Hier trennt sich, was oft in einem Atemzug genannt wird. Effizienz heißt im Fußball: Führt der Weg zum sportlichen Ergebnis? Ein Bundestrainer kann eine vorhandene Mannschaft besser oder schlechter einstellen — sein Hebel liegt bei vielleicht fünf, zehn Prozent Leistungsunterschied über ein Turnier. Er kann nicht herbeicoachen, was das System nicht produziert. Klopps Gegenpressing lebte in Dortmund und Liverpool von Spielern mit außergewöhnlicher individueller Klasse und Laufleistung. Diese Substanz stellt kein Trainer her; sie kommt aus Vereinen, Akademien, Talentförderung — aus genau der Struktur, die Klopp reformieren will und als Bundestrainer nicht kontrolliert.
Und dann ist da die zweite Achse, die der DFB gern übersieht: Demokratie im schlichten Sinn öffentlicher Rechenschaft. Der DFB ist kein Privatunternehmen. Er verwaltet einen Sport, der Millionen gehört, finanziert sich über Verbandsstrukturen bis in die Kreisliga, trägt eine öffentliche Rolle. Wenn ein solcher Akteur nach einem Fehlschlag reflexhaft den bekanntesten Namen ruft, statt öffentlich zu erklären, warum drei Turniere in Folge misslungen sind, dann ersetzt er Analyse durch Beruhigung.
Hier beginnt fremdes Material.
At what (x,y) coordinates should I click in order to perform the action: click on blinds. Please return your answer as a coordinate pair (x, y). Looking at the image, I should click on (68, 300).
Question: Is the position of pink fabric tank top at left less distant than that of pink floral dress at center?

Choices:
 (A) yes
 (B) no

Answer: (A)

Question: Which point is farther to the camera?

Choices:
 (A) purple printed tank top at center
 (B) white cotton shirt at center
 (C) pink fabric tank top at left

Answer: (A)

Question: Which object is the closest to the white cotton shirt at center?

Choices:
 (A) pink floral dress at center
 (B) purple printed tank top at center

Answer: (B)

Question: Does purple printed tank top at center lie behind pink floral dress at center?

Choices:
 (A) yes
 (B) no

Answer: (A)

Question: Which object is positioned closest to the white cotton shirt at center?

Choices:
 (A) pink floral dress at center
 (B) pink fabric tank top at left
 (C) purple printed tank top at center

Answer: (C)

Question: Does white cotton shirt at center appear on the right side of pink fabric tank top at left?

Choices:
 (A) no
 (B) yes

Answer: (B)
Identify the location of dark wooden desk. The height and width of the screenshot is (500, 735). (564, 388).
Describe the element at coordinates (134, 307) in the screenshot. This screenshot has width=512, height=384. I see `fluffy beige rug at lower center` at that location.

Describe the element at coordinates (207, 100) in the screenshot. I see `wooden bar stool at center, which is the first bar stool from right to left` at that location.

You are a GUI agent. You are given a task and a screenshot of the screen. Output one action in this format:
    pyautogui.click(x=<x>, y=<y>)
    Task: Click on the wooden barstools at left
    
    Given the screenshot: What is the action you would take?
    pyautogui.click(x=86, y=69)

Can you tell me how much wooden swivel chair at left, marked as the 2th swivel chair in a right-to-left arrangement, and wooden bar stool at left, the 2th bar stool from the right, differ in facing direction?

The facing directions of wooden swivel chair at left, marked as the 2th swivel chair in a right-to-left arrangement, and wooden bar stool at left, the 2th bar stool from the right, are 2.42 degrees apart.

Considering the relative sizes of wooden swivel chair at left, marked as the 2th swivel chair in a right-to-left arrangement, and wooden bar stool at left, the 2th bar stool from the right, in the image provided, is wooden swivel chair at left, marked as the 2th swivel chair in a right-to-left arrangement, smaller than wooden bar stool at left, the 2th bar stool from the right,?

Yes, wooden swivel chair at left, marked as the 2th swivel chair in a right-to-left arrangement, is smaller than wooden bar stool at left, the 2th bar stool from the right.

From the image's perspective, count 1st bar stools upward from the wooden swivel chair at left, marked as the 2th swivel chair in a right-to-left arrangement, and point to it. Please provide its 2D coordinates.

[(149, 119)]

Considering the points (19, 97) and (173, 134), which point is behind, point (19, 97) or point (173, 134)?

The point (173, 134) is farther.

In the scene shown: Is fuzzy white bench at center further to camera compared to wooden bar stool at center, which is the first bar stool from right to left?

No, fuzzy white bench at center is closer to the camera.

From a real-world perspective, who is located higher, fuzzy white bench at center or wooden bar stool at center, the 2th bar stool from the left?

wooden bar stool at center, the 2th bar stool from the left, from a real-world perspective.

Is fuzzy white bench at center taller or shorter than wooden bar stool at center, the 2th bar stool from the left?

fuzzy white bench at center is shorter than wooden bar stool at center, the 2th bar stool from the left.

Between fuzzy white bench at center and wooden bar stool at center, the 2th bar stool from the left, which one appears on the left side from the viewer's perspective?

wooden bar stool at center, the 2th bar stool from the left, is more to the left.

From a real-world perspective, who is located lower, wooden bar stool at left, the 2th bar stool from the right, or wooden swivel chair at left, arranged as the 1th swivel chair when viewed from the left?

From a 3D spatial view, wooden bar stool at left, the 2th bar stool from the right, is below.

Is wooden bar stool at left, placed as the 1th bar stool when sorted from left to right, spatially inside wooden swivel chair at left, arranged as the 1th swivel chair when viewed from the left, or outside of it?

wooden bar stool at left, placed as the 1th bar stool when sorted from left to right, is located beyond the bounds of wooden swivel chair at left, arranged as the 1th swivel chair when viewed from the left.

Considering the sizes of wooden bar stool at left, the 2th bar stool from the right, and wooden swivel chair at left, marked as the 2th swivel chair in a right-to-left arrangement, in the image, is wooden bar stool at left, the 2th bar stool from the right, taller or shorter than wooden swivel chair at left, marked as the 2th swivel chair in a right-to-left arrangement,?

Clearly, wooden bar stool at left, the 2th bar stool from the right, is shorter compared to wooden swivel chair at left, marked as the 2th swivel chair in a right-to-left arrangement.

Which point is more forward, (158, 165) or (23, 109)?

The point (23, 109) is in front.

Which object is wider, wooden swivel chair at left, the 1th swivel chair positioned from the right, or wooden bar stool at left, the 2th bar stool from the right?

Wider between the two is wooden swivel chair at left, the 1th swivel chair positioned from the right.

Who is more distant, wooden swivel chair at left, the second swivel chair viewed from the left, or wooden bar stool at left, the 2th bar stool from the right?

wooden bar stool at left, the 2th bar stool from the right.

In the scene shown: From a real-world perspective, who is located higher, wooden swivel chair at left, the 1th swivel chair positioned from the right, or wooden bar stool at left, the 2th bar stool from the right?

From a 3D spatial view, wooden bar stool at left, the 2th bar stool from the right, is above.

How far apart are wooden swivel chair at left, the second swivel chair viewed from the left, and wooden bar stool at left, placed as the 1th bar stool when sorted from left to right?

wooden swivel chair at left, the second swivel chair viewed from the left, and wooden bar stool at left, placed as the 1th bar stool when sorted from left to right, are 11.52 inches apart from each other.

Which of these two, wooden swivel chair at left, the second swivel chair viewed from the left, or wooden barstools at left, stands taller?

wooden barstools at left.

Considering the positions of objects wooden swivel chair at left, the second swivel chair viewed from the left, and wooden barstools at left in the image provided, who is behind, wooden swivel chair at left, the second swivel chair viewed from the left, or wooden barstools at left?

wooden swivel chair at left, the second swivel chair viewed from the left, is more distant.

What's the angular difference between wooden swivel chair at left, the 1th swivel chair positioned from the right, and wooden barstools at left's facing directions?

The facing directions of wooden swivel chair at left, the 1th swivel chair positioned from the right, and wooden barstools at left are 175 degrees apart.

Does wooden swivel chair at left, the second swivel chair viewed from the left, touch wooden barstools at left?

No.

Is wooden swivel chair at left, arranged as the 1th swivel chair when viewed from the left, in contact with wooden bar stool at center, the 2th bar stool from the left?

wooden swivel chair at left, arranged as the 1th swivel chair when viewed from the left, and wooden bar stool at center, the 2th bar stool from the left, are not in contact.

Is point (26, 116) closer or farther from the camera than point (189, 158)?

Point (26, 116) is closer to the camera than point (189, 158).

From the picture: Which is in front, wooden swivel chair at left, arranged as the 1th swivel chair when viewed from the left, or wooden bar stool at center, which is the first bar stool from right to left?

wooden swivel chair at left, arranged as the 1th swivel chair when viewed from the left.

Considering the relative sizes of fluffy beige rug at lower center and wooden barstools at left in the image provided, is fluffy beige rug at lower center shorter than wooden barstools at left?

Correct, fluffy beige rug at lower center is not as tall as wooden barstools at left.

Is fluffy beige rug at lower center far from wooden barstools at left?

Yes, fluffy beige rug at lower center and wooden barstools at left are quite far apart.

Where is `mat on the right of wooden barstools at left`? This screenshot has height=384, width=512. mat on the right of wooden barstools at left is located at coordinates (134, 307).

Präsident Bernd Neuendorf hat immerhin angekündigt, die Gründe „gemeinsam und in Ruhe" zu prüfen. Der Terminkalender erzählt anderes: Neuendorf und Vize Aki Watzke planen die Reise in die USA, um mit Klopp zu sprechen. Erst die Lösung, dann die Analyse. Das ist die Reihenfolge des Wunschdenkens.
Es kommt eine Ablösesumme hinzu — Klopp steht bis 2029 bei Red Bull als Head of Global Soccer unter Vertrag, ohne bekannte Ausstiegsklausel, und Berichte sprechen von einem historisch hohen Gehalt. Ein Verband, der Struktur predigt und dann sein Budget in eine einzige Personalie schießt, entscheidet gegen das eigene Argument.
Man kann einwenden: Klinsmann kam 2004 als externer Erneuerer, und was 2006 folgte, war ein Kulturwandel, nicht bloß ein Trainerwechsel. Stimmt. Aber Klinsmann kam mit dem ausdrücklichen Mandat, die Strukturen umzubauen, und er bekam es. Genau das ist der Punkt. Nicht der Name Klopp ist das Problem, sondern die Frage, ob der DFB ihm die Reform überträgt, die er fordert — oder ob er ihn als Gesicht kauft und die U10 lässt, wie sie ist.
Was diese These widerlegen würde: Wenn Klopp mit weitreichender Kompetenz über den Nachwuchsbereich hinaus käme, mit einem Mandat, das den Bundestrainerposten sprengt — dann wäre er nicht der Retter, sondern der Reformer, und die Kritik hier fiele in sich zusammen. Genau darauf sollte man achten, wenn die Verträge bekannt werden. Reden alle nur über Aufstellung und Ablöse, ist die Chance vertan, bevor das erste Spiel angepfiffen ist.
Der DFB darf Klopp holen. Er sollte nur wissen, was er dann getan hat: nicht das Problem gelöst, sondern es an den prominentesten Kopf delegiert, den er finden konnte.